Step 3 — manuscript compilation¶
cd paper3-frequent-losers/work/v20-editor/submission_clean
pdflatex -interaction=nonstopmode paper_submission_clean.tex
bibtex paper_submission_clean
pdflatex paper_submission_clean.tex
pdflatex paper_submission_clean.tex
Bibliography
The manuscript uses natbib + bibtex with the chicago style (NOT
biblatex/biber). Use bibtex for the bibliography pass.

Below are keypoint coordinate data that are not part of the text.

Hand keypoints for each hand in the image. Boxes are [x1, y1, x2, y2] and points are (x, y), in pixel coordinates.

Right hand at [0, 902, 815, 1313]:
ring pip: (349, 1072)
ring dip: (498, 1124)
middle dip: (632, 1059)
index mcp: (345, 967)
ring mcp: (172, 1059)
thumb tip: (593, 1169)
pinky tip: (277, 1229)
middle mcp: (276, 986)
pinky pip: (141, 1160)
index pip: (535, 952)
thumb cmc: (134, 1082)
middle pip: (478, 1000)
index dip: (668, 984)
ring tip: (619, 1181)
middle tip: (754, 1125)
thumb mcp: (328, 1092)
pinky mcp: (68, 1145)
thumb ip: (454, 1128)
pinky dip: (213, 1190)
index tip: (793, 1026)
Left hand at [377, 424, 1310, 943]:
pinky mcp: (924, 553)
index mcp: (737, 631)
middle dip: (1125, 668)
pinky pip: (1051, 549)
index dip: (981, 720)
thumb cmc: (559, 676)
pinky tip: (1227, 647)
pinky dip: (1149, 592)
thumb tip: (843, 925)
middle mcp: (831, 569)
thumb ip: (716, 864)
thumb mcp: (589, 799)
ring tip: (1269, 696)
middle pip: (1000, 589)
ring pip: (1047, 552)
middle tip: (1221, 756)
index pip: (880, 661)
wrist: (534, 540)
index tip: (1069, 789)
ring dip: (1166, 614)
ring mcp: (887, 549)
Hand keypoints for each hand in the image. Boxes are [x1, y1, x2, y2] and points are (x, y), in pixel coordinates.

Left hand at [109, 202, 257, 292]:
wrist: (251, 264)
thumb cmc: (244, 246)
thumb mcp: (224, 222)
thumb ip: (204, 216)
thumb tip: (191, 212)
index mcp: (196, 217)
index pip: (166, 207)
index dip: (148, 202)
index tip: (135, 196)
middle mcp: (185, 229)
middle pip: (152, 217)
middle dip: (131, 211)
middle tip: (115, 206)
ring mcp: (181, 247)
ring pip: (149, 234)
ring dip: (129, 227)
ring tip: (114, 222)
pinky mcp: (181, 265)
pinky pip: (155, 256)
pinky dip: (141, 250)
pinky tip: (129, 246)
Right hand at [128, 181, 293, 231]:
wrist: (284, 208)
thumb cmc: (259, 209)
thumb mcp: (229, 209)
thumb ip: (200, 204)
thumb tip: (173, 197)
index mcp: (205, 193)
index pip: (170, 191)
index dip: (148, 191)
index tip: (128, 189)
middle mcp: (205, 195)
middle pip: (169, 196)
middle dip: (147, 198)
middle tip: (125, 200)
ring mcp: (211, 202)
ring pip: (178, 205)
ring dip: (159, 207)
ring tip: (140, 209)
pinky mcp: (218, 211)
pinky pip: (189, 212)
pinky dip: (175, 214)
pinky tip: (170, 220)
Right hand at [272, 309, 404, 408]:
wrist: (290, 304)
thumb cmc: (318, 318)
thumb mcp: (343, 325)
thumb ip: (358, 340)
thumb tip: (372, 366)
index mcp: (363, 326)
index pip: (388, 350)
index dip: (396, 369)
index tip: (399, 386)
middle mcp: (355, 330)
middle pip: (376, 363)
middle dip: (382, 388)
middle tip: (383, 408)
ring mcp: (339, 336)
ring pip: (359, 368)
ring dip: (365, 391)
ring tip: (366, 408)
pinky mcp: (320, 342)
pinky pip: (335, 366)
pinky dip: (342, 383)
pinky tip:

Reproducibility Discipline¶
| Component | Specification |
|---|---|
| Macro binding | Every numeric claim is bound to a \val* macro in values.tex; no numerals are hardcoded into prose, captions, or table cells. |
| Provenance | Each macro carries a % src: comment naming the script and output CSV that produced it. |
| Caching | /tmp/p3_prepared.rds (analysis dataset) and /tmp/p3_models.rds (fitted models) for fast reload. |
| Threads | fixest and data.table use min(detectCores(logical = FALSE), 16); DuckDB joins use PRAGMA threads = 12. |
Computational Environment¶
| Component | Specification |
|---|---|
| OS | WSL2 on Windows (kernel 6.6) |
| CPU | 12–16 cores |
| RAM | 21 GiB |
| R | 4.5 |
| Python | 3.12 |
Runtime
The full pipeline takes approximately 8 minutes on the reference system. The most memory-intensive steps operate on the 40M-row bid-level data; these use DuckDB for out-of-core processing.